- _Problem requirements_: Count how many lines below include the string "wait". Only that number should appear in the reply.

- _Source data_:
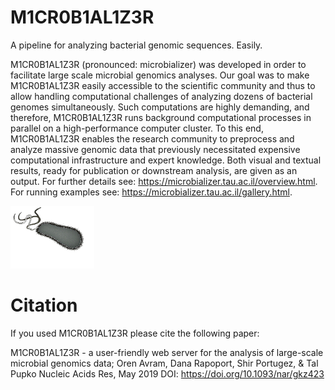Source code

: # M1CR0B1AL1Z3R 
A pipeline for analyzing bacterial genomic sequences. Easily.

M1CR0B1AL1Z3R (pronounced: microbializer) was developed in order to facilitate large scale microbial genomics analyses. Our goal was to make M1CR0B1AL1Z3R easily accessible to the scientific community and thus to allow handling computational challenges of analyzing dozens of bacterial genomes simultaneously. Such computations are highly demanding, and therefore, M1CR0B1AL1Z3R runs background computational processes in parallel on a high-performance computer cluster. To this end, M1CR0B1AL1Z3R enables the research community to preprocess and analyze massive genomic data that previously necessitated expensive computational infrastructure and expert knowledge. Both visual and textual results, ready for publication or downstream analysis, are given as an output. For further details see: https://microbializer.tau.ac.il/overview.html. For running examples see: https://microbializer.tau.ac.il/gallery.html.

<img src="html/pics/logo.gif" width="134" height="100"> 

# Citation 
If you used M1CR0B1AL1Z3R please cite the following paper:

M1CR0B1AL1Z3R - a user-friendly web server for the analysis of large-scale microbial genomics data; 
Oren Avram, Dana Rapoport, Shir Portugez, & Tal Pupko
Nucleic Acids Res, May 2019
DOI: https://doi.org/10.1093/nar/gkz423
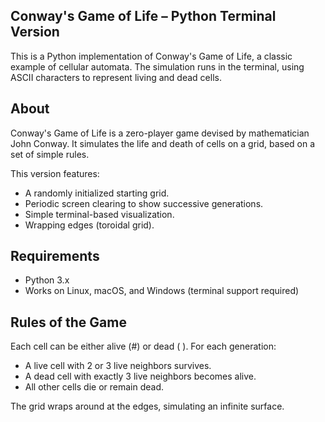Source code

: ## Conway's Game of Life – Python Terminal Version
This is a Python implementation of Conway's Game of Life, a classic example of cellular automata. The simulation runs in the terminal, using ASCII characters to represent living and dead cells.
##  About
Conway's Game of Life is a zero-player game devised by mathematician John Conway. It simulates the life and death of cells on a grid, based on a set of simple rules.

This version features:
- A randomly initialized starting grid.
- Periodic screen clearing to show successive generations.
- Simple terminal-based visualization.
- Wrapping edges (toroidal grid).
## Requirements
- Python 3.x
- Works on Linux, macOS, and Windows (terminal support required)
## Rules of the Game
Each cell can be either alive (#) or dead ( ). For each generation:
- A live cell with 2 or 3 live neighbors survives.
- A dead cell with exactly 3 live neighbors becomes alive.
- All other cells die or remain dead.

The grid wraps around at the edges, simulating an infinite surface.
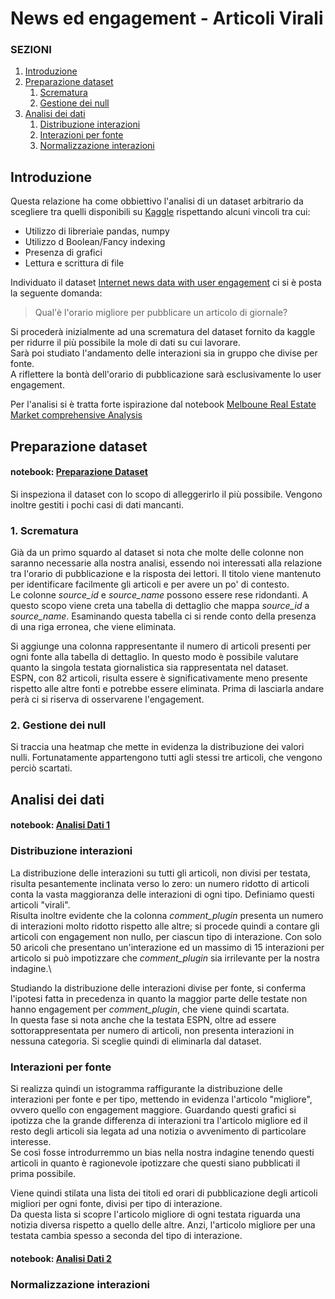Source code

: # News ed engagement - Articoli Virali

### SEZIONI

1. [Introduzione](#introduzione)
2. [Preparazione dataset](#preparazione)
   1. [Scrematura](#preparazione.1)
   2. [Gestione dei null](#preparazione.2)
3. [Analisi dei dati](#analisi)
   1. [Distribuzione interazioni](#analisi.1)
   2. [Interazioni per fonte](#analisi.2)
   3. [Normalizzazione interazioni](#analisi.3)

## <a name="introduzione"/> Introduzione

Questa relazione ha come obbiettivo l'analisi di un dataset arbitrario da scegliere tra quelli disponibili su [Kaggle](https://www.kaggle.com) rispettando alcuni vincoli tra cui:

 * Utilizzo di libreriaìe pandas, numpy
 * Utilizzo d Boolean/Fancy indexing
 * Presenza di grafici
 * Lettura e scrittura di file
  
Individuato il dataset [Internet news data with user engagement](https://www.kaggle.com/szymonjanowski/internet-articles-data-with-users-engagement) ci si è posta la seguente domanda:

>Qual'è l'orario migliore per pubblicare un articolo di giornale?

Si procederà inizialmente ad una scrematura del dataset fornito da kaggle per ridurre il più possibile la mole di dati su cui lavorare.\
Sarà poi studiato l'andamento delle interazioni sia in gruppo che divise per fonte.\
A riflettere la bontà dell'orario di pubblicazione sarà esclusivamente lo user engagement. 

Per l'analisi si è tratta forte ispirazione dal notebook [Melboune Real Estate Market comprehensive Analysis](https://www.kaggle.com/darkpsycs/real-estate-market-comprehensive-analysis)

## <a name="preparazione"/> Preparazione dataset

#### notebook: [Preparazione Dataset](http://localhost:8888/notebooks/work/Preparazione%20Dataset.ipynb?token=123qwe)

Si inspeziona il dataset con lo scopo di alleggerirlo il più possibile. Vengono inoltre gestiti i pochi casi di dati mancanti.

### <a name="preparazione.1"> 1. Scrematura

Già da un primo squardo al dataset si nota che molte delle colonne non saranno necessarie alla nostra analisi, essendo noi interessati alla relazione tra l'orario di pubblicazione e la risposta dei lettori. Il titolo viene mantenuto per identificare facilmente gli articoli e per avere un po' di contesto.\
Le colonne *source_id* e *source_name* possono essere rese ridondanti. A questo scopo viene creta una tabella di dettaglio che mappa *source_id* a *source_name*. Esaminando questa tabella ci si rende conto della presenza di una riga erronea, che viene eliminata.

Si aggiunge una colonna rappresentante il numero di articoli presenti per ogni fonte alla tabella di dettaglio. In questo modo è possibile valutare quanto la singola testata giornalistica sia rappresentata nel dataset.\
ESPN, con 82 articoli, risulta essere è significativamente meno presente rispetto alle altre fonti e potrebbe essere eliminata. Prima di lasciarla andare perà ci si riserva di osservarene l'engagement.

### <a name="preparazione.2"> 2. Gestione dei null

Si traccia una heatmap che mette in evidenza la distribuzione dei valori nulli. Fortunatamente appartengono tutti agli stessi tre articoli, che vengono perciò scartati.

## <a name="analisi"> Analisi dei dati

#### notebook: [Analisi Dati 1](http://localhost:8888/notebooks/work/Analisi%20Dati%201.ipynb?token=123qwe)

### <a name="analisi.1">  Distribuzione interazioni

La distribuzione delle interazioni su tutti gli articoli, non divisi per testata, risulta pesantemente inclinata verso lo zero: un numero ridotto di articoli conta la vasta maggioranza delle interazioni di ogni tipo. Definiamo questi articoli "virali".\
Risulta inoltre evidente che la colonna *comment_plugin* presenta un numero di interazioni molto ridotto rispetto alle altre; si procede quindi a contare gli articoli con engagement non nullo, per ciascun tipo di interazione. Con solo 50 aricoli che presentano un'interazione ed un massimo di 15 interazioni per articolo si può impotizzare che *comment_plugin* sia irrilevante per la nostra indagine.\

Studiando la distribuzione delle interazioni divise per fonte, si conferma l'ipotesi fatta in precedenza in quanto la maggior parte delle testate non hanno engagement per *comment_plugin*, che viene quindi scartata.\
In questa fase si nota anche che la testata ESPN, oltre ad essere sottorappresentata per numero di articoli, non presenta interazioni in nessuna categoria. Si sceglie quindi di eliminarla dal dataset.

### <a name="analisi.2"> Interazioni per fonte

Si realizza quindi un istogramma raffigurante la distribuzione delle interazioni per fonte e per tipo, mettendo in evidenza l'articolo "migliore", ovvero quello con engagement maggiore. Guardando questi grafici si ipotizza che la grande differenza di interazioni tra l'articolo migliore ed il resto degli articoli sia legata ad una notizia o avvenimento di particolare interesse.\
<a name="bias">Se così fosse introdurremmo un bias nella nostra indagine tenendo questi articoli in quanto è ragionevole ipotizzare che questi siano pubblicati il prima possibile.
 
Viene quindi stilata una lista dei titoli ed orari di pubblicazione degli articoli migliori per ogni fonte, divisi per tipo di interazione.\
Da questa lista si scopre l'articolo migliore di ogni testata riguarda una notizia diversa rispetto a quello delle altre. Anzi, l'articolo migliore per una testata cambia spesso a seconda del tipo di interazione.

#### notebook: [Analisi Dati 2](http://localhost:8888/notebooks/work/Analisi%20Dati%202.ipynb?token=123qwe)

### <a name="analisi.3"> Normalizzazione interazioni


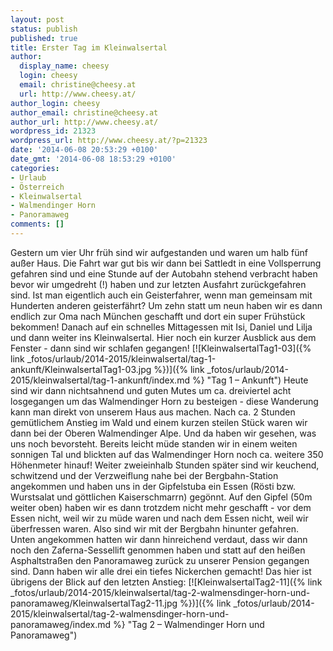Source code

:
 ```yaml
---
layout: post
status: publish
published: true
title: Erster Tag im Kleinwalsertal
author:
  display_name: cheesy
  login: cheesy
  email: christine@cheesy.at
  url: http://www.cheesy.at/
author_login: cheesy
author_email: christine@cheesy.at
author_url: http://www.cheesy.at/
wordpress_id: 21323
wordpress_url: http://www.cheesy.at/?p=21323
date: '2014-06-08 20:53:29 +0100'
date_gmt: '2014-06-08 18:53:29 +0100'
categories:
- Urlaub
- Österreich
- Kleinwalsertal
- Walmendinger Horn
- Panoramaweg
comments: []
---
```

Gestern um vier Uhr früh sind wir aufgestanden und waren um halb fünf außer Haus. Die Fahrt war gut bis wir dann bei Sattledt in eine Vollsperrung gefahren sind und eine Stunde auf der Autobahn stehend verbracht haben bevor wir umgedreht (!) haben und zur letzten Ausfahrt zurückgefahren sind. Ist man eigentlich auch ein Geisterfahrer, wenn man gemeinsam mit Hunderten anderen geisterfährt?
Um zehn statt um neun haben wir es dann endlich zur Oma nach München geschafft und dort ein super Frühstück bekommen! Danach auf ein schnelles Mittagessen mit Isi, Daniel und Lilja und dann weiter ins Kleinwalsertal.
Hier noch ein kurzer Ausblick aus dem Fenster - dann sind wir schlafen gegangen!
[![KleinwalsertalTag1-03]({% link _fotos/urlaub/2014-2015/kleinwalsertal/tag-1-ankunft/KleinwalsertalTag1-03.jpg %})]({% link _fotos/urlaub/2014-2015/kleinwalsertal/tag-1-ankunft/index.md %} "Tag 1 – Ankunft")
Heute sind wir dann nichtsahnend und guten Mutes um ca. dreiviertel acht losgegangen um das Walmendinger Horn zu besteigen - diese Wanderung kann man direkt von unserem Haus aus machen.
Nach ca. 2 Stunden gemütlichem Anstieg im Wald und einem kurzen steilen Stück waren wir dann bei der Oberen Walmendinger Alpe. Und da haben wir gesehen, was uns noch bevorsteht. Bereits leicht müde standen wir in einem weiten sonnigen Tal und blickten auf das Walmendinger Horn noch ca. weitere 350 Höhenmeter hinauf!
Weiter zweieinhalb Stunden später sind wir keuchend, schwitzend und der Verzweiflung nahe bei der Bergbahn-Station angekommen und haben uns in der Gipfelstuba ein Essen (Rösti bzw. Wurstsalat und göttlichen Kaiserschmarrn) gegönnt. Auf den Gipfel (50m weiter oben) haben wir es dann trotzdem nicht mehr geschafft - vor dem Essen nicht, weil wir zu müde waren und nach dem Essen nicht, weil wir überfressen waren. Also sind wir mit der Bergbahn hinunter gefahren.
Unten angekommen hatten wir dann hinreichend verdaut, dass wir dann noch den Zaferna-Sessellift genommen haben und statt auf den heißen Asphaltstraßen den Panoramaweg zurück zu unserer Pension gegangen sind.
Dann haben wir alle drei ein tiefes Nickerchen gemacht!
Das hier ist übrigens der Blick auf den letzten Anstieg:
[![KleinwalsertalTag2-11]({% link _fotos/urlaub/2014-2015/kleinwalsertal/tag-2-walmensdinger-horn-und-panoramaweg/KleinwalsertalTag2-11.jpg %})]({% link _fotos/urlaub/2014-2015/kleinwalsertal/tag-2-walmensdinger-horn-und-panoramaweg/index.md %} "Tag 2 – Walmendinger Horn und Panoramaweg")
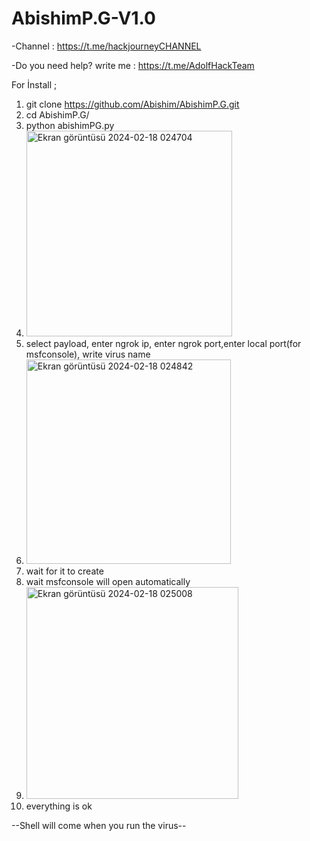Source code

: # AbishimP.G-V1.0
-Channel : https://t.me/hackjourneyCHANNEL

-Do you need help? write me : https://t.me/AdolfHackTeam

For İnstall ;
1. git clone https://github.com/Abishim/AbishimP.G.git
2. cd AbishimP.G/
3. python abishimPG.py
4. <img width="329" alt="Ekran görüntüsü 2024-02-18 024704" src="https://github.com/Abishim/AbishimP.G/assets/160396741/74a459c9-030b-4ccc-af1b-e03032719a1b">
5. select payload, enter ngrok ip, enter ngrok port,enter local port(for msfconsole), write virus name
6. <img width="327" alt="Ekran görüntüsü 2024-02-18 024842" src="https://github.com/Abishim/AbishimP.G/assets/160396741/1b6c63f8-7454-428e-abb1-847ed1afc8d5">
7. wait for it to create
8. wait msfconsole will open automatically
9. <img width="339" alt="Ekran görüntüsü 2024-02-18 025008" src="https://github.com/Abishim/AbishimP.G/assets/160396741/205d474e-3d41-4ee9-9963-1173b74acaf3">
10. everything is ok

--Shell will come when you run the virus--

- _Solved exercise_: 2